Integrated cavity output spectroscopy (ICOS) is used to measure small optical absorptions for the quantification and speciation of trace constituents. ICOS uses two or more high reflectivity mirrors to trap light and increase the effective path length. In ICOS, the light passes through the front mirror to enter the cavity and through (usually) another mirror, such as the back mirror, onto the detector. This double transmission under non-resonant conditions results in a power transmission on the order of T/2, where T is the transmission fraction of the mirrors.
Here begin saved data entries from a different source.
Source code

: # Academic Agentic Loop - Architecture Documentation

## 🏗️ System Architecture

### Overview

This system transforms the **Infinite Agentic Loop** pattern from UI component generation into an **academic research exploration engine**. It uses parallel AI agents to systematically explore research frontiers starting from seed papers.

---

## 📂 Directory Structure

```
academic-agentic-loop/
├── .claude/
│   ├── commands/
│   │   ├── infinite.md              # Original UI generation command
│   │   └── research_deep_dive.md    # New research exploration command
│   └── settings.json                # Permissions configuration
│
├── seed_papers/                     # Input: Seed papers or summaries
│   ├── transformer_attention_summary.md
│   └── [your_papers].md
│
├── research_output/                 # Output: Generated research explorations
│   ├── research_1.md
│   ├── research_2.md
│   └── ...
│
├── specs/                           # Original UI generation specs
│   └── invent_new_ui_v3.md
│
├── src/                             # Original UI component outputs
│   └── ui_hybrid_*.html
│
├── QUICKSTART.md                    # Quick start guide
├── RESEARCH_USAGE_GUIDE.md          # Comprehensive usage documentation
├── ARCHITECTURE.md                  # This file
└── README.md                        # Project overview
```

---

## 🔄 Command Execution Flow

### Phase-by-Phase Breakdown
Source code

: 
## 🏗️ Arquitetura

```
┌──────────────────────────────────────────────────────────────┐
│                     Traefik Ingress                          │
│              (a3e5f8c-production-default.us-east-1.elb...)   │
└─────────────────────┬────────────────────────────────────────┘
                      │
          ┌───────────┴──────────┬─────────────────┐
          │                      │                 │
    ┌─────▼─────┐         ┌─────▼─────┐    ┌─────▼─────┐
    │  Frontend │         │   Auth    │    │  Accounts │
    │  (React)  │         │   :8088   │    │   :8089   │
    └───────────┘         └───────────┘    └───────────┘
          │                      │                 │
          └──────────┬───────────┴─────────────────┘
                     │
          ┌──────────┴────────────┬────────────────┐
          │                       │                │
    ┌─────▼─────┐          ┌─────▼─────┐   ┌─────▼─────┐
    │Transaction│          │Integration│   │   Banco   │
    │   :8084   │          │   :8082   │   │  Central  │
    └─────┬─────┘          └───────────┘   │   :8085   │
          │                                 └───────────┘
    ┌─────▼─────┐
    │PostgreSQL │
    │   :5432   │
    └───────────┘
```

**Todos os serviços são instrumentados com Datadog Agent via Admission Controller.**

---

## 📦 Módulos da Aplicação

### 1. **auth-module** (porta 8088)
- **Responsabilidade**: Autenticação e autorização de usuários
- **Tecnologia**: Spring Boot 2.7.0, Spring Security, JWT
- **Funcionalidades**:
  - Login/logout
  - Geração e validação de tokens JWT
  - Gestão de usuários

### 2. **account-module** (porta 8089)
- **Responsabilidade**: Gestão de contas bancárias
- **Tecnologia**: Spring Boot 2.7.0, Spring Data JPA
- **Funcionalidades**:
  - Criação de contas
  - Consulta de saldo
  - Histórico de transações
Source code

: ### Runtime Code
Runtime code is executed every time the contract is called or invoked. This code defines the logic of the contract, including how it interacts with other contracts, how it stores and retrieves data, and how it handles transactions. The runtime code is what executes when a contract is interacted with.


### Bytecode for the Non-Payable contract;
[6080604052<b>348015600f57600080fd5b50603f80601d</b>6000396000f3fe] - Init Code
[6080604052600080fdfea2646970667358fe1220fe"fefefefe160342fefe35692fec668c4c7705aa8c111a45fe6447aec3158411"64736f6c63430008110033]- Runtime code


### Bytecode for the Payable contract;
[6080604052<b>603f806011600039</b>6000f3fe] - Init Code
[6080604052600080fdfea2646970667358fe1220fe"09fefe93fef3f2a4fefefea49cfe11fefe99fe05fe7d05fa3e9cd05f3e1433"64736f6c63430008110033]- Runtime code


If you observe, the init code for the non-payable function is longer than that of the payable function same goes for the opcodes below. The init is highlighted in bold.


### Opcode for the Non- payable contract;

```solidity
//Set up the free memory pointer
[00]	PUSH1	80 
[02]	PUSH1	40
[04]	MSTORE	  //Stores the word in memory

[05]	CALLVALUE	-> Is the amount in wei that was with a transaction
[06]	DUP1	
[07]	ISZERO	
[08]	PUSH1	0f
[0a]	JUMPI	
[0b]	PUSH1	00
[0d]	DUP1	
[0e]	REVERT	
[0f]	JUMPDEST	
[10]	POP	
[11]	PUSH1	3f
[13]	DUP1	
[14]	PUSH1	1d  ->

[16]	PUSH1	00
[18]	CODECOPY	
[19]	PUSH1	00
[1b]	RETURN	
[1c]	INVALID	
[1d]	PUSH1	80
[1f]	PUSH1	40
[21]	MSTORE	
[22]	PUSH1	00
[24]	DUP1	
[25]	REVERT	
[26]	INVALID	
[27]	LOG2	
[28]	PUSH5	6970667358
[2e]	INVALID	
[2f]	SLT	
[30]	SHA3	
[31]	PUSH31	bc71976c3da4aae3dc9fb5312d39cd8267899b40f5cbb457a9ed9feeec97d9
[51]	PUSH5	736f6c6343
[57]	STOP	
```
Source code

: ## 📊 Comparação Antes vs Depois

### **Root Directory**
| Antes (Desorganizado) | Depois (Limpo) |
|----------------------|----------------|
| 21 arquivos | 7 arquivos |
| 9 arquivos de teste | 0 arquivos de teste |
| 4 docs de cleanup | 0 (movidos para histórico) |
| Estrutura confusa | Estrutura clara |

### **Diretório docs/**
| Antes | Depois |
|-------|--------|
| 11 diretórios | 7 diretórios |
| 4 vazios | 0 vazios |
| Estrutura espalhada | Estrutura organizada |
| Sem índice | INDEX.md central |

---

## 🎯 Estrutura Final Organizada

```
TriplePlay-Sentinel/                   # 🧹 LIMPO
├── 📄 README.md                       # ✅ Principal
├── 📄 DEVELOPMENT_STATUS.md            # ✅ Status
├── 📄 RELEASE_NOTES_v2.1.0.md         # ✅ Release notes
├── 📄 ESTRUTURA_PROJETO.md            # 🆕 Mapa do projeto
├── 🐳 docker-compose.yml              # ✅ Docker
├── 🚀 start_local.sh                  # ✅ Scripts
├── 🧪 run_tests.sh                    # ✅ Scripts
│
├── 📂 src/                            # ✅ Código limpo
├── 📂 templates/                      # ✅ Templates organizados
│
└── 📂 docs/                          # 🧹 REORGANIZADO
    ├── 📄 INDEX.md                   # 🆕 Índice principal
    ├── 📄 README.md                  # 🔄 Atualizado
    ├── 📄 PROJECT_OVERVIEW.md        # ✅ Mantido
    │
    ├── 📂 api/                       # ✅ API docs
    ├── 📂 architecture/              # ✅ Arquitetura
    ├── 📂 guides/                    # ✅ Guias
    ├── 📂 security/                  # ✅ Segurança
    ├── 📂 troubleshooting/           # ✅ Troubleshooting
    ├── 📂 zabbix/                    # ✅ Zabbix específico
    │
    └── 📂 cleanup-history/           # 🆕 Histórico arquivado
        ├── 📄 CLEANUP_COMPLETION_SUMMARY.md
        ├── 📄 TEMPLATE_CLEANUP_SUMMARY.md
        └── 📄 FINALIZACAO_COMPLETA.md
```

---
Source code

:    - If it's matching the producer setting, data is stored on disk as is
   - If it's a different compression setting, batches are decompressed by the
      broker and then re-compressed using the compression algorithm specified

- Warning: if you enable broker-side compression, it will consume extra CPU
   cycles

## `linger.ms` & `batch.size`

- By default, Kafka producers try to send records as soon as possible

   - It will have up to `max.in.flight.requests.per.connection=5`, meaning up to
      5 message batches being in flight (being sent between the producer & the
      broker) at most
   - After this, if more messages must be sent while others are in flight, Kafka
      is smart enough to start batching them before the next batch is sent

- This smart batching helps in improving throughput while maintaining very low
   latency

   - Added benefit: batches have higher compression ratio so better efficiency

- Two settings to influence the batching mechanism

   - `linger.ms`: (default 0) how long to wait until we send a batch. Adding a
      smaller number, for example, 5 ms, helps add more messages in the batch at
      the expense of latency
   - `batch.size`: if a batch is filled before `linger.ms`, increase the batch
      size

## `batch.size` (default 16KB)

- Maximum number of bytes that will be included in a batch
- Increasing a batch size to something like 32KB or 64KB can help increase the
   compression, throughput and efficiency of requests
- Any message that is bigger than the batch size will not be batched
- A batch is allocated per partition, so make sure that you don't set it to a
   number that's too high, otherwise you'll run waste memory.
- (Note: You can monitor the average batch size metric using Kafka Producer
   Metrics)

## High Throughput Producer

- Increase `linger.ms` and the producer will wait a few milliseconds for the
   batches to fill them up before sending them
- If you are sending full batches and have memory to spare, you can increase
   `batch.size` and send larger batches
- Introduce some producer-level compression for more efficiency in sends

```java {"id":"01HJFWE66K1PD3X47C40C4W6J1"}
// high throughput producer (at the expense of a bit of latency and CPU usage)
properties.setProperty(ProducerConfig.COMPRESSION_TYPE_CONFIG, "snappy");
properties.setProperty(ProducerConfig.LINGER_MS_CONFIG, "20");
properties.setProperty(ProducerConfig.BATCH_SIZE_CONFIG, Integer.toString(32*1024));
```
The low power transmission limits instrument sensitivity and requires high power lasers and/or high gain amplifier detectors—all of which increase the cost and decrease the utility of ICOS instruments. There are several optical regions where these problems are acute. Of note, lasers operating between 3 and 4 um produce limited power, making it difficult to accurately and precisely measure the many important hydrocarbon absorptions in the region. Also, high reflectivity mirrors made to operate at wavelengths longer than about 8 um require materials in the Bragg stack that have high optical losses—the many cavity reflections that are a requirement of cavity-enhanced absorption spectroscopy (CEAS) rob the system of light, resulting in very small powers incident on the detector.
The addition of an exit hole to a standard multi-pass cell is described by Herriott et al. in “Folded Optical Delay Lines”, Applied Optics 4(8), 883-889 (August 1965). The addition of a hole for the introduction of light has also been previously proposed. In an article by Dasgupta et al., “Cavity-Enhanced Absorption Measurements across Broad Absorbance and Reflectivity Ranges”, Analytical Chemistry 86, 3727-3734 (2014), the merits of such an injection hole are detailed. These previously proposed embodiments succeed in increasing the transmitted power, but sacrifice path length as a result, yielding mere tens of reflections instead of the thousands common to standard CEAS. This is a result of limitations on spherical-spherical and planar-planar cavities that was recognized almost immediately after the introduction of multi-pass cells. In each of these cases, the stability conditions return the injected beam to the injection hole after a few passes where the power is passed out.
As a result, complicated astigmatic cells were invented that used either nearly spherical mirrors or clocked cylindrical mirrors, as in McManus et al., “Astigmatic mirror multipass absorption cells for long-path-length spectroscopy”, Applied Optics 34(18), 3336-3348 (20 Jun. 1995); Joel A. Silver, “Simple dense-pattern optical multipass cells”, Applied Optics 44(31), 6545-6556 (1 Nov. 2005). These cavities are currently used by some companies (e.g., Aerodyne, Inc) for trace gas detection.
Herriott cells have the requirement that light must be passed in through the entrance hole, reflected through the cavity and then pass out of the hole without variable loss. This limits the cavity configurations to those that have a reentrant condition, i.e., passing in and out of the same hole and makes them hard to align and operate under field conditions (vibrations, changing temperature and pressure, etc.).